● **Action item**: Could you rewrite the lines of all the records below as a Markdown table with the columns Row and Line, numbering each line and skipping blank lines? Leave the pictures out of the answer.

-------------------------

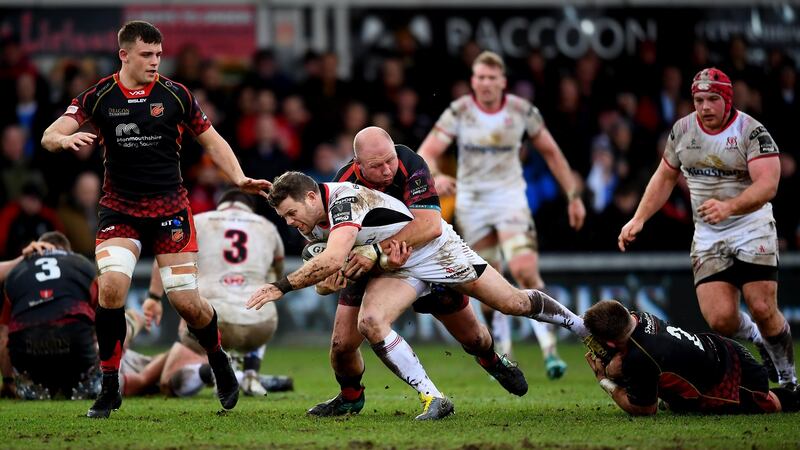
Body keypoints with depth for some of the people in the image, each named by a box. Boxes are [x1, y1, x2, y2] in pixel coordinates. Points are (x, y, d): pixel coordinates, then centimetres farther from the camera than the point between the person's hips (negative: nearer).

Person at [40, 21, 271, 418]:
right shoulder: (99, 96, -4)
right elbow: (49, 136, -11)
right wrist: (64, 139, -35)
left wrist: (239, 178, -7)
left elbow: (211, 140, 7)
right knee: (111, 285, -22)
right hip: (119, 210, 0)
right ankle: (109, 389, -9)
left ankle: (219, 362, 29)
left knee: (185, 300, -4)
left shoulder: (175, 94, -3)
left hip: (169, 208, 0)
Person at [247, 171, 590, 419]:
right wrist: (380, 254, -23)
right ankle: (433, 399, -14)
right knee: (370, 323, -19)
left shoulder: (344, 199, -35)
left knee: (514, 303, 0)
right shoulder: (309, 226, -7)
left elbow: (332, 260, -48)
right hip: (395, 266, 7)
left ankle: (580, 324, 26)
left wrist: (281, 286, -47)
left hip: (435, 249, -7)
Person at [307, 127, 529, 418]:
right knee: (342, 344, -10)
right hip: (369, 268, 0)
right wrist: (325, 276, -45)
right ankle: (350, 398, 22)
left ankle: (492, 362, 47)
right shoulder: (345, 183, -26)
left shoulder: (410, 164, -32)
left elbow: (430, 225, -43)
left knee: (472, 336, 10)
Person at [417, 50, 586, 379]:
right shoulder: (459, 112, -8)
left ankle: (549, 350, -20)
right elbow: (426, 153, -14)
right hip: (470, 201, 1)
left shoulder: (522, 111, -5)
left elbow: (550, 152, 8)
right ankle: (503, 355, 23)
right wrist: (435, 177, -36)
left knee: (525, 271, -20)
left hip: (510, 198, -1)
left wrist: (573, 195, 7)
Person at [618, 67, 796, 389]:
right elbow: (665, 177, 18)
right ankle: (757, 340, 22)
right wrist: (638, 219, 9)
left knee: (762, 310, -13)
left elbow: (767, 185, -25)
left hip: (752, 228, -4)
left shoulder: (751, 131, -13)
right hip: (708, 238, 4)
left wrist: (728, 207, -41)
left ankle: (787, 379, 12)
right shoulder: (682, 130, 3)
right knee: (720, 320, -13)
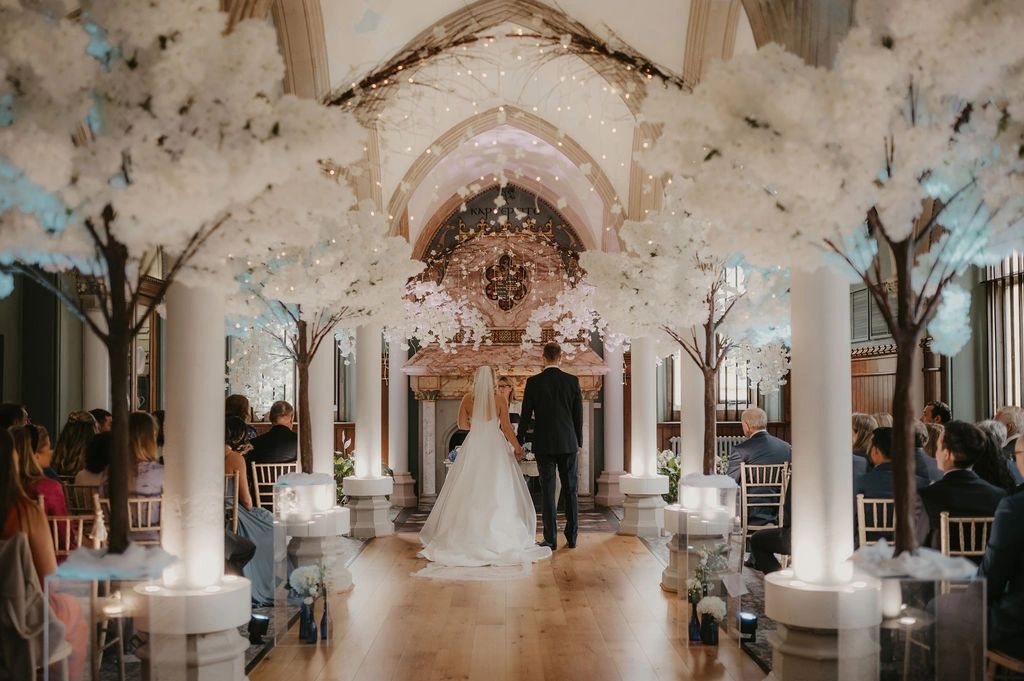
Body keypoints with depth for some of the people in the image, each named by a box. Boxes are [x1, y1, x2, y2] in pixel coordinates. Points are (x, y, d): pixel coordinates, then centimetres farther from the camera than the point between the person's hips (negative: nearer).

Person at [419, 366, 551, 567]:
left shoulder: (468, 399, 0)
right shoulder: (500, 400, -6)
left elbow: (462, 424, 4)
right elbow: (506, 427, -8)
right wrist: (517, 447, 3)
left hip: (474, 447, 2)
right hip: (494, 447, -2)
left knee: (471, 490, 8)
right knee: (497, 491, 2)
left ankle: (470, 532, 8)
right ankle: (497, 534, 1)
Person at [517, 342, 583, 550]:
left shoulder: (533, 382, -5)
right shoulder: (572, 381, 0)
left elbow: (526, 415, -3)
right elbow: (578, 415, 4)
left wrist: (518, 443, 5)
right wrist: (578, 443, 14)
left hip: (544, 445, -1)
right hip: (568, 443, 1)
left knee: (547, 491, 2)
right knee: (570, 491, 8)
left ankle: (550, 539, 2)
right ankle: (572, 537, 12)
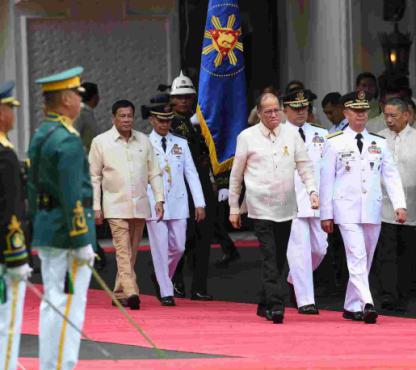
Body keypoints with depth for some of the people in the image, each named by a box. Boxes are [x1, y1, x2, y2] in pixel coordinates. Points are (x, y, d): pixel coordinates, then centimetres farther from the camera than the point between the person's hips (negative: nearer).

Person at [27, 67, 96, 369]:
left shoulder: (40, 136, 14)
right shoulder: (68, 140, -16)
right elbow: (72, 195, -21)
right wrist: (82, 242, -19)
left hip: (45, 229, 10)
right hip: (67, 230, -10)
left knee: (52, 304, 13)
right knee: (69, 306, -7)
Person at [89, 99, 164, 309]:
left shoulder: (143, 141, 9)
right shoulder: (101, 142, 0)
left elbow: (154, 172, 12)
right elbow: (94, 177, 2)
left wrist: (159, 199, 2)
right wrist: (96, 207, -3)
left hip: (140, 205, 4)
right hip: (116, 206, -4)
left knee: (131, 252, 8)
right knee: (123, 251, -15)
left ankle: (119, 294, 19)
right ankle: (131, 293, -25)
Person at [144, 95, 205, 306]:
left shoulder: (181, 144, 10)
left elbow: (191, 174, 10)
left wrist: (199, 203, 4)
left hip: (178, 204, 4)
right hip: (154, 205, -3)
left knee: (178, 247, 5)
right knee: (160, 247, -4)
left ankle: (162, 277, 31)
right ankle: (166, 292, 2)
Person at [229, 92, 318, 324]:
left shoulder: (292, 134, 7)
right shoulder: (247, 137, 2)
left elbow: (305, 165, 9)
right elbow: (236, 174, 9)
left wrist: (312, 191, -7)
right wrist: (234, 207, 10)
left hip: (285, 207, 3)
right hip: (261, 207, -3)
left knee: (280, 258, 7)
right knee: (270, 257, -13)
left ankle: (265, 305, 19)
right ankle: (275, 306, -17)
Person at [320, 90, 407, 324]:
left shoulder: (379, 143, 10)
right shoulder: (335, 143, 2)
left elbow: (391, 175, 6)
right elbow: (327, 180, 3)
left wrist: (400, 205, -7)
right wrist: (326, 214, 0)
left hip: (372, 210, 4)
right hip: (347, 210, -4)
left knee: (365, 261, 9)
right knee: (357, 257, -16)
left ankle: (351, 307, 19)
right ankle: (366, 304, -25)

-------------------------

● **Result for this exercise**:
| Row | Line |
|---|---|
| 1 | Body keypoints with depth for some of the people in the image, each named by a box. Boxes are [x1, y1, x2, y2] in pixel coordinates. Points are (x, y, d): pixel coordinates, then centimetres farther from the camera than the point between the person's hips (negative: nearer). |
| 2 | Person at [40, 21, 271, 418]: |
| 3 | right shoulder: (99, 96, -4) |
| 4 | right elbow: (49, 136, -11) |
| 5 | right wrist: (64, 139, -35) |
| 6 | left wrist: (239, 178, -7) |
| 7 | left elbow: (211, 140, 7) |
| 8 | right knee: (111, 285, -22) |
| 9 | right hip: (119, 210, 0) |
| 10 | right ankle: (109, 389, -9) |
| 11 | left ankle: (219, 362, 29) |
| 12 | left knee: (185, 300, -4) |
| 13 | left shoulder: (175, 94, -3) |
| 14 | left hip: (169, 208, 0) |
| 15 | Person at [247, 171, 590, 419]: |
| 16 | right wrist: (380, 254, -23) |
| 17 | right ankle: (433, 399, -14) |
| 18 | right knee: (370, 323, -19) |
| 19 | left shoulder: (344, 199, -35) |
| 20 | left knee: (514, 303, 0) |
| 21 | right shoulder: (309, 226, -7) |
| 22 | left elbow: (332, 260, -48) |
| 23 | right hip: (395, 266, 7) |
| 24 | left ankle: (580, 324, 26) |
| 25 | left wrist: (281, 286, -47) |
| 26 | left hip: (435, 249, -7) |
| 27 | Person at [307, 127, 529, 418]: |
| 28 | right knee: (342, 344, -10) |
| 29 | right hip: (369, 268, 0) |
| 30 | right wrist: (325, 276, -45) |
| 31 | right ankle: (350, 398, 22) |
| 32 | left ankle: (492, 362, 47) |
| 33 | right shoulder: (345, 183, -26) |
| 34 | left shoulder: (410, 164, -32) |
| 35 | left elbow: (430, 225, -43) |
| 36 | left knee: (472, 336, 10) |
| 37 | Person at [417, 50, 586, 379]: |
| 38 | right shoulder: (459, 112, -8) |
| 39 | left ankle: (549, 350, -20) |
| 40 | right elbow: (426, 153, -14) |
| 41 | right hip: (470, 201, 1) |
| 42 | left shoulder: (522, 111, -5) |
| 43 | left elbow: (550, 152, 8) |
| 44 | right ankle: (503, 355, 23) |
| 45 | right wrist: (435, 177, -36) |
| 46 | left knee: (525, 271, -20) |
| 47 | left hip: (510, 198, -1) |
| 48 | left wrist: (573, 195, 7) |
| 49 | Person at [618, 67, 796, 389]: |
| 50 | right elbow: (665, 177, 18) |
| 51 | right ankle: (757, 340, 22) |
| 52 | right wrist: (638, 219, 9) |
| 53 | left knee: (762, 310, -13) |
| 54 | left elbow: (767, 185, -25) |
| 55 | left hip: (752, 228, -4) |
| 56 | left shoulder: (751, 131, -13) |
| 57 | right hip: (708, 238, 4) |
| 58 | left wrist: (728, 207, -41) |
| 59 | left ankle: (787, 379, 12) |
| 60 | right shoulder: (682, 130, 3) |
| 61 | right knee: (720, 320, -13) |
| 62 | Body keypoints with depth for some of the people in the image, each named by a box. Boxes are [x1, y1, x2, y2] in pixel coordinates. Points are (x, y, d): pixel coordinates, then centimetres farther from the camera than the point between the person's hips (negative: nearer). |
| 63 | Person at [419, 366, 551, 567]: |
| 64 | left shoulder: (468, 399, 0) |
| 65 | right shoulder: (500, 400, -6) |
| 66 | left elbow: (462, 424, 4) |
| 67 | right elbow: (506, 427, -8) |
| 68 | right wrist: (517, 447, 3) |
| 69 | left hip: (474, 447, 2) |
| 70 | right hip: (494, 447, -2) |
| 71 | left knee: (471, 490, 8) |
| 72 | right knee: (497, 491, 2) |
| 73 | left ankle: (470, 532, 8) |
| 74 | right ankle: (497, 534, 1) |
| 75 | Person at [517, 342, 583, 550]: |
| 76 | left shoulder: (533, 382, -5) |
| 77 | right shoulder: (572, 381, 0) |
| 78 | left elbow: (526, 415, -3) |
| 79 | right elbow: (578, 415, 4) |
| 80 | left wrist: (518, 443, 5) |
| 81 | right wrist: (578, 443, 14) |
| 82 | left hip: (544, 445, -1) |
| 83 | right hip: (568, 443, 1) |
| 84 | left knee: (547, 491, 2) |
| 85 | right knee: (570, 491, 8) |
| 86 | left ankle: (550, 539, 2) |
| 87 | right ankle: (572, 537, 12) |
| 88 | Body keypoints with depth for some of the people in the image, each named by a box. Boxes are [x1, y1, x2, y2] in pixel coordinates. Points are (x, y, d): pixel coordinates, then centimetres farther from the camera than the point between the person's hips (negative: nearer). |
| 89 | Person at [27, 67, 96, 369]: |
| 90 | left shoulder: (40, 136, 14) |
| 91 | right shoulder: (68, 140, -16) |
| 92 | right elbow: (72, 195, -21) |
| 93 | right wrist: (82, 242, -19) |
| 94 | left hip: (45, 229, 10) |
| 95 | right hip: (67, 230, -10) |
| 96 | left knee: (52, 304, 13) |
| 97 | right knee: (69, 306, -7) |
| 98 | Person at [89, 99, 164, 309]: |
| 99 | left shoulder: (143, 141, 9) |
| 100 | right shoulder: (101, 142, 0) |
| 101 | left elbow: (154, 172, 12) |
| 102 | right elbow: (94, 177, 2) |
| 103 | left wrist: (159, 199, 2) |
| 104 | right wrist: (96, 207, -3) |
| 105 | left hip: (140, 205, 4) |
| 106 | right hip: (116, 206, -4) |
| 107 | left knee: (131, 252, 8) |
| 108 | right knee: (123, 251, -15) |
| 109 | left ankle: (119, 294, 19) |
| 110 | right ankle: (131, 293, -25) |
| 111 | Person at [144, 95, 205, 306]: |
| 112 | left shoulder: (181, 144, 10) |
| 113 | left elbow: (191, 174, 10) |
| 114 | left wrist: (199, 203, 4) |
| 115 | left hip: (178, 204, 4) |
| 116 | right hip: (154, 205, -3) |
| 117 | left knee: (178, 247, 5) |
| 118 | right knee: (160, 247, -4) |
| 119 | left ankle: (162, 277, 31) |
| 120 | right ankle: (166, 292, 2) |
| 121 | Person at [229, 92, 318, 324]: |
| 122 | left shoulder: (292, 134, 7) |
| 123 | right shoulder: (247, 137, 2) |
| 124 | left elbow: (305, 165, 9) |
| 125 | right elbow: (236, 174, 9) |
| 126 | left wrist: (312, 191, -7) |
| 127 | right wrist: (234, 207, 10) |
| 128 | left hip: (285, 207, 3) |
| 129 | right hip: (261, 207, -3) |
| 130 | left knee: (280, 258, 7) |
| 131 | right knee: (270, 257, -13) |
| 132 | left ankle: (265, 305, 19) |
| 133 | right ankle: (275, 306, -17) |
| 134 | Person at [320, 90, 407, 324]: |
| 135 | left shoulder: (379, 143, 10) |
| 136 | right shoulder: (335, 143, 2) |
| 137 | left elbow: (391, 175, 6) |
| 138 | right elbow: (327, 180, 3) |
| 139 | left wrist: (400, 205, -7) |
| 140 | right wrist: (326, 214, 0) |
| 141 | left hip: (372, 210, 4) |
| 142 | right hip: (347, 210, -4) |
| 143 | left knee: (365, 261, 9) |
| 144 | right knee: (357, 257, -16) |
| 145 | left ankle: (351, 307, 19) |
| 146 | right ankle: (366, 304, -25) |